Les droits et les devoirs dont il s'agit ici sont les droits de l'homme et les devoirs envers l'homme. Pourtant avec l'écologie et l'environnementalisme, le débat atteint parfois une dimension quasi religieuse. On nous parle des droits des objets, des animaux, des arbres, de la Garonne… Je soupçonne d'ailleurs Bruno Latour d'avoir été influencé par les quatorze mille vers des Esprits de Garonne d'André Berry… Dès lors que la protection de la nature devient une religion, je crains qu'on ne refuse toute prise de risque. C'est le caractère général et absolu du principe de précaution qui m'effraie ; à certains moments, la précaution est positive, voire incitative, mais elle peut également être paralysante. L'avoir inscrite dans la Constitution, au sommet de la hiérarchie des normes, relève d'une erreur de raisonnement redoutable. Edgar Morin indiquait que l'homme était aujourd'hui indissociablement inscrit dans le processus de la nature et que sa responsabilité en devenait écrasante ; mais toute la question est de savoir comment répondre à ce défi avec les moyens dont nous disposons. Deux attitudes s'offrent à nous : essayer de changer les comportements et de dissuader les gens d'adopter les pratiques dangereuses pour l'environnement, par exemple en rendant plus difficile l'usage de la voiture ; ou bien interdire certaines conduites en les pénalisant en amont du choix individuel. L'un des problèmes de la prévention est de vouloir parvenir au risque zéro, mettant en danger les libertés publiques ; en effet, le risque zéro implique d'infliger la pénalité maximale correspondant au délit commis.
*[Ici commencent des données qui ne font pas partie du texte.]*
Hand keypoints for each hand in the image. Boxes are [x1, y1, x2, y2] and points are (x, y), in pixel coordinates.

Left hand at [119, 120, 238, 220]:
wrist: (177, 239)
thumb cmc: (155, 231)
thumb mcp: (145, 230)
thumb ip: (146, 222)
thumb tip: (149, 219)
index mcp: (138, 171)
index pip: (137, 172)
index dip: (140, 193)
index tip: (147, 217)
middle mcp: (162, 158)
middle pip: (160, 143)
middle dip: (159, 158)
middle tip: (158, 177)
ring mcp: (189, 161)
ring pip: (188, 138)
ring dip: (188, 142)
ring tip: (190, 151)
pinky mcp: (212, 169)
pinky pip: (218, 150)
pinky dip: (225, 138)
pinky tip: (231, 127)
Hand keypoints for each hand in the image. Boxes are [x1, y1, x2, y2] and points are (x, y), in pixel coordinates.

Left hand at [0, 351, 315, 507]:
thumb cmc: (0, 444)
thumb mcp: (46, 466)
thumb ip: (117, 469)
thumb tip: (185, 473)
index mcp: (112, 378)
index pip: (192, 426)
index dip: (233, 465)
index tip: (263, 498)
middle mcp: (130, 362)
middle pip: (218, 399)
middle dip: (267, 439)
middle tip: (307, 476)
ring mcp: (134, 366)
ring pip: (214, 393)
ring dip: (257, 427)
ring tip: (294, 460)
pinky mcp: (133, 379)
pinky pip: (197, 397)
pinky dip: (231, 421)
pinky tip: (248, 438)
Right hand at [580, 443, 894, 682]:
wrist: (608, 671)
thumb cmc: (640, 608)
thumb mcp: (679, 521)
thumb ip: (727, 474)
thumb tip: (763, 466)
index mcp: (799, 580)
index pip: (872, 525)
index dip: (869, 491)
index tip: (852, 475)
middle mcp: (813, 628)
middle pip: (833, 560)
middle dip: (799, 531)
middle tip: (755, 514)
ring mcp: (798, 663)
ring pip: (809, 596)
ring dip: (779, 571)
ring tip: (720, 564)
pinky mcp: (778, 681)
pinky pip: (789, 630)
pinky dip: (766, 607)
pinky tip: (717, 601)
Monsieur Latour, votre démarche est ingénieuse et séduisante ; mais faire du Sénat un représentant d'objets inanimés impliquera de donner à ceux-ci une âme, avec toutes les conséquences juridiques que cela emporte. Surtout, quelle place donnez-vous à l'innovation ? On le sait depuis Schumpeter, l'innovation relève de l'imprévisible et défie la planification. Les théoriciens économiques de la gouvernance cherchent à tout prévoir et à inscrire les comportements sociaux dans des catégories ajustées à la réglementation ; je m'inquiète de cette propension des experts à vouloir tout encadrer.
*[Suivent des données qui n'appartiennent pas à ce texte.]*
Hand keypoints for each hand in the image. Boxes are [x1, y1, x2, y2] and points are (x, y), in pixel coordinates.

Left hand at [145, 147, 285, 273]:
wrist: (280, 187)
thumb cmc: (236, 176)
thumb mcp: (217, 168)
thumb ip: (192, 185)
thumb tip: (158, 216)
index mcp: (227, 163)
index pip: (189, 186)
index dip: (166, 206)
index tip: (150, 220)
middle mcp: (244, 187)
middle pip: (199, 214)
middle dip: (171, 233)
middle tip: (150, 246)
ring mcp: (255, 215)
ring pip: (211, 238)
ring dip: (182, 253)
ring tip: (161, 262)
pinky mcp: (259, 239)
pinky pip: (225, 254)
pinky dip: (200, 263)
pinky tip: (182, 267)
Enfin, votre définition de la liberté, madame Cohendet, pose problème. Vous avez évoqué la nuisance à autrui, quelle qu'elle soit. Je vous renvoie au débat soulevé par John Stuart Mill : faut-il réellement limiter une nuisance quand elle se réduit à un simple déplaisir, comme dans le cas de la jurisprudence sur les antennes de radio-fréquence ? Notre société est tellement hantée par les menaces qui pèsent sur l'environnement que nous en arrivons à avoir peur de notre ombre.